One project I did have limited success with was g95-xml, which is a hacked
version of GCC's g95 compiler that can output the nearest thing Fortran has
to an AST as XML:
The "First attempts" version that I used was a Perl programmer's idea of a
parse tree though.
<statement id="0xbdf7b30" type="PROGRAM" loc="[0,6,0,18]"/>
<statement id="0xbdf8420" type="TYPE_DECLARATION" loc="[1,6,1,23]"
decl_type="0x705820" decl_kind="0xbdf7fe0" decl_symbols="0xbdf8290"/>
<statement id="0xbdf8f90" type="ASSIGNMENT" loc="[2,6,2,12]"

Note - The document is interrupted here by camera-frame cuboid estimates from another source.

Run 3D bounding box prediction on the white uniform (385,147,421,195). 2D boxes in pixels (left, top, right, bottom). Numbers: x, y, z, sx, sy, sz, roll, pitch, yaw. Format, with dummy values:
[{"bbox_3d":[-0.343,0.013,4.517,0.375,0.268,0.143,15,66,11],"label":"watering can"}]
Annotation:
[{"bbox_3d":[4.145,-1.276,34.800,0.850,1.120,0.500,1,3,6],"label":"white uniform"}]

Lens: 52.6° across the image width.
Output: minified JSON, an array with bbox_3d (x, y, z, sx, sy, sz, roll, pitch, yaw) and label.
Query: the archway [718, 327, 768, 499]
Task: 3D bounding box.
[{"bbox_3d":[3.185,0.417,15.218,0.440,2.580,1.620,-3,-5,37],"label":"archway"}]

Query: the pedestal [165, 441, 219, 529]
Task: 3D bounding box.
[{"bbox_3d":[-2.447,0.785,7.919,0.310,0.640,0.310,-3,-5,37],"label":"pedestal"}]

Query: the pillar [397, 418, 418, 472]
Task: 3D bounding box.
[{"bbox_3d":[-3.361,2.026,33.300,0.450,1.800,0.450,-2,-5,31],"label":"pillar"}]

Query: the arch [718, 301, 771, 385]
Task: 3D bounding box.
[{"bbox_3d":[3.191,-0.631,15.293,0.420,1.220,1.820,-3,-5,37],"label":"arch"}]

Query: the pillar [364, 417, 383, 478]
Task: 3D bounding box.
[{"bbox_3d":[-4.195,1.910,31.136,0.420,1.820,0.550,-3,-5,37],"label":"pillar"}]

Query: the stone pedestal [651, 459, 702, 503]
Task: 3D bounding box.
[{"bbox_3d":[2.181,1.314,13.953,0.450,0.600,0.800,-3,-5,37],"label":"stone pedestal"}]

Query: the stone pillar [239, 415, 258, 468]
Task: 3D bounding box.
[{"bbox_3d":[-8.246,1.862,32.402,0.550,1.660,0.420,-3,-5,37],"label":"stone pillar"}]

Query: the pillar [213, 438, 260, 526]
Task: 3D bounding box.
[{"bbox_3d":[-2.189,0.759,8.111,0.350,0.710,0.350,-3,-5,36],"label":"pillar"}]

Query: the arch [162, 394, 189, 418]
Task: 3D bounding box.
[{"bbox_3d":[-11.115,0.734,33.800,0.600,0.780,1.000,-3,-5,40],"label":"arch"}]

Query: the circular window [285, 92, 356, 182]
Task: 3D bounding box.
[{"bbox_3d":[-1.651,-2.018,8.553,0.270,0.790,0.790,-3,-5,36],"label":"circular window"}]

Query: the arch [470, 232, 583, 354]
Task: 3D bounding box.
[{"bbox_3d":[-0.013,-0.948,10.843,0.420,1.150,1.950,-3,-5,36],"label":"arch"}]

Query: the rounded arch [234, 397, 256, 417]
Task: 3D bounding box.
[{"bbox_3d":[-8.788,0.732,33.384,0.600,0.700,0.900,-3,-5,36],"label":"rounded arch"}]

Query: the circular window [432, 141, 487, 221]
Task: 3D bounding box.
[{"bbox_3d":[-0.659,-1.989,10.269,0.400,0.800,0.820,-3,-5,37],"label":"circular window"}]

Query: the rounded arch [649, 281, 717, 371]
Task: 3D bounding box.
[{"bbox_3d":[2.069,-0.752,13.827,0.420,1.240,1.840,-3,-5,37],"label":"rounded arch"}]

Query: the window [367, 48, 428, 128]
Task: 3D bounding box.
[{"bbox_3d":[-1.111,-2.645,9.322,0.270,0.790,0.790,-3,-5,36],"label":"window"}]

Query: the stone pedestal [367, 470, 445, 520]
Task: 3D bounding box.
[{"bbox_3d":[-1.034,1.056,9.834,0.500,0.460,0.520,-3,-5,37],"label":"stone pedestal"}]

<expr id="0xbdf8100" type="VARIABLE" loc="[2,6,2,7]" symbol="0xbdf8290"/>
<expr id="0xbdf8b00" type="CONSTANT" loc="[2,10,2,12]" value="1.E+0"/>
<statement id="0xbdf9550" type="END_PROGRAM" loc="[3,6,3,17]"/>
The edges between nodes in the AST are represented by those hexadecimal values
(!). IIRC, after a lot of effort writing OCaml code to decipher that "XML", I
discovered that it did not, in fact, contain all of the information from the
source code and could not be used to perform the automated transformation
that I wanted.
So my advice is certainly to compile your Fortran into LLVM IR because that is
a far more sane and malleable format.